July 6, 2011
Since there were so many unique solutions to the last blog article that posed a SQL challenge, I thought that I would try another blog article that asks a similar type of question. Assume that someone showed you the following output:
C2 D --- --- 100 0 150 50 200 50 201 1 300 99 350 50 400 50 500 100
You have the following table definition, and rows in the table:
CREATE TABLE T2 ( C1 NUMBER, C2 NUMBER); INSERT INTO T2 VALUES (1,100); INSERT INTO T2 VALUES (4,150); INSERT INTO T2 VALUES (7,200); INSERT INTO T2 VALUES (8,201); INSERT INTO T2 VALUES (10,300); INSERT INTO T2 VALUES (14,350); INSERT INTO T2 VALUES (18,400); INSERT INTO T2 VALUES (24,500); COMMIT;
Assume that you know nothing other than the fact that the C2 values are listed in ascending order when sorted by column C1. How many different ways can this particular problem be solved. Yes, there is an easy way, but assume that you were trying to “help educate” the person who provided the requested output.

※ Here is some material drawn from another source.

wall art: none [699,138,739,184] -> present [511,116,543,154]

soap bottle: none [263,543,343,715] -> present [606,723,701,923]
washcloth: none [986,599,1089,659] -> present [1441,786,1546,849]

My least-shortest-path solution follows:
SELECT C2, 0 D FROM T2 WHERE C1=(SELECT MIN(C1) FROM T2) UNION ALL SELECT V2.C2, V2.C2-MAX(T2.C2) D FROM T2, (SELECT C1, C2 FROM T2) V2 WHERE T2.C1<V2.C1 GROUP BY V2.C2 ORDER BY C2; C2 D ---- ---- 100 0 150 50 200 50 201 1 300 99 350 50 400 50 500 100 8 rows selected.
In the above, the row with the 0 in the D column was the hardest part of the solution. Why would I use UNION ALL and not UNION – what was not in the specification?
This blog article was inspired by an old question found in a Usenet group from 1998 – if you were answering the question in 1998, would your answer be any different? Be creative with your solution. While you are thinking about a solution, take a look at this old Usenet thread and consider how difficult it was to find the “50 highest paid workers” in the last century.